WASHINGTON — A majority of Americans think the United States isn't winning the war on terrorism, a perception that could undermine a key Republican strength just as John McCain and Barack Obama head into their first debate Friday night, a clash over foreign policy and national security. A new Ipsos/McClatchy online poll finds a solid majority of 57 percent thinking that the country can win the war on terrorism but a similar majority of 54 percent saying that the country is NOT winning it.
The poll came just days before the two major-party candidates meet for the first of three debates, a 90-minute showdown Friday on foreign policy and national security at the University of Mississippi.
Jim Lehrer of PBS will moderate the debate between Republican McCain and Democrat Obama, which will be televised nationally starting at 9 pm EDT.
If Americans are turning more pessimistic about the so-called war on terrorism, it could present a challenge for McCain. Voters traditionally trust Republicans more than Democrats to handle terrorism and national security, but a loss of confidence in the results of the fighting so far could erode that edge.
Some people are more skeptical than others, including women, those aged 18 to 34, those with college degrees and people in the Northeast. The most optimistic: Southerners.
The survey also found that Americans think by 57-43 percent that Afghanistan is now a more important front in combating terrorists than Iraq is.
That could benefit Obama, who opposed the war in Iraq and has long maintained that Iraq was a distraction from the war on terrorism. However, it also could reflect confidence that McCain's strategy of sending more U.S. troops to Iraq has worked.
Either way, Americans appear cool to proposals from McCain and Obama to send more troops to Afghanistan, preferring instead to start bringing service members home from Iraq and Afghanistan.
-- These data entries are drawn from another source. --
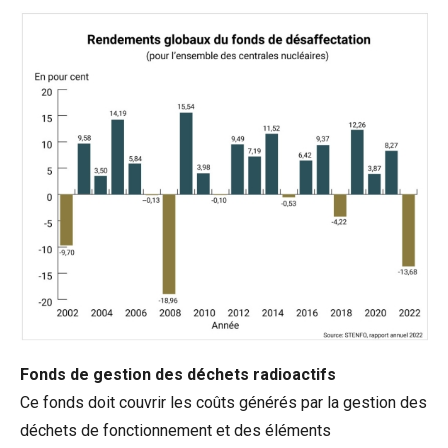
Fonds de gestion des déchets radioactifs
Ce fonds doit couvrir les coûts générés par la gestion des
déchets de fonctionnement et des éléments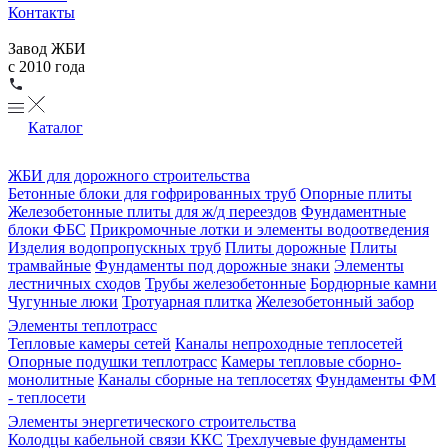
Контакты
Завод ЖБИ
с 2010 года
Каталог
ЖБИ для дорожного строительства
Бетонные блоки для гофрированных труб
Опорные плиты
Железобетонные плиты для ж/д переездов
Фундаментные
блоки ФБС
Прикромочные лотки и элементы водоотведения
Изделия водопропускных труб
Плиты дорожные
Плиты
трамвайные
Фундаменты под дорожные знаки
Элементы
лестничных сходов
Трубы железобетонные
Бордюрные камни
Чугунные люки
Тротуарная плитка
Железобетонный забор
Элементы теплотрасс
Тепловые камеры сетей
Каналы непроходные теплосетей
Опорные подушки теплотрасс
Камеры тепловые сборно-
монолитные
Каналы сборные на теплосетях
Фундаменты ФМ
- теплосети
Элементы энергетического строительства
Колодцы кабельной связи ККС
Трехлучевые фундаменты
By 66-34 percent, Americans oppose proposals to send more troops to Afghanistan, either redeployed from Iraq or sent from elsewhere.
Rather, Americans favor gradually withdrawing troops from both countries by 74-26 percent. Among those most in favor of getting out of both countries were women, young people, those who make less than $50,000 a year and Northeasterners.
Finally, given four options, 57 percent said they wanted to gradually withdraw troops from both countries and bring them home, 21 percent want to redeploy some troops now from Iraq to Afghanistan, 12 percent want to keep troop levels the same in Iraq while sending new troops to Afghanistan and 10 percent want to keep troop levels the same in Iraq until the country is secure and then redeploy them to Afghanistan.
The poll has no statistical margin of error because the online sample isn't a random one that mirrors the population within a statistical probability ratio, although Ipsos weights the sample to resemble U.S. demographics.
These are some of the findings of an Ipsos poll conducted last Wednesday through Friday. For this survey, a national sample of 1,009 adults aged 18 or older from Ipsos' U.S. online panel is interviewed online. Weighting then is employed to balance demographics and ensure that the sample's composition reflects that of the U.S. adult population according to Census data and to provide results intended to approximate the sample universe. Even so, there's no statistical margin of error, because the online panel isn't a random sample that mirrors the population within a statistical probability ratio.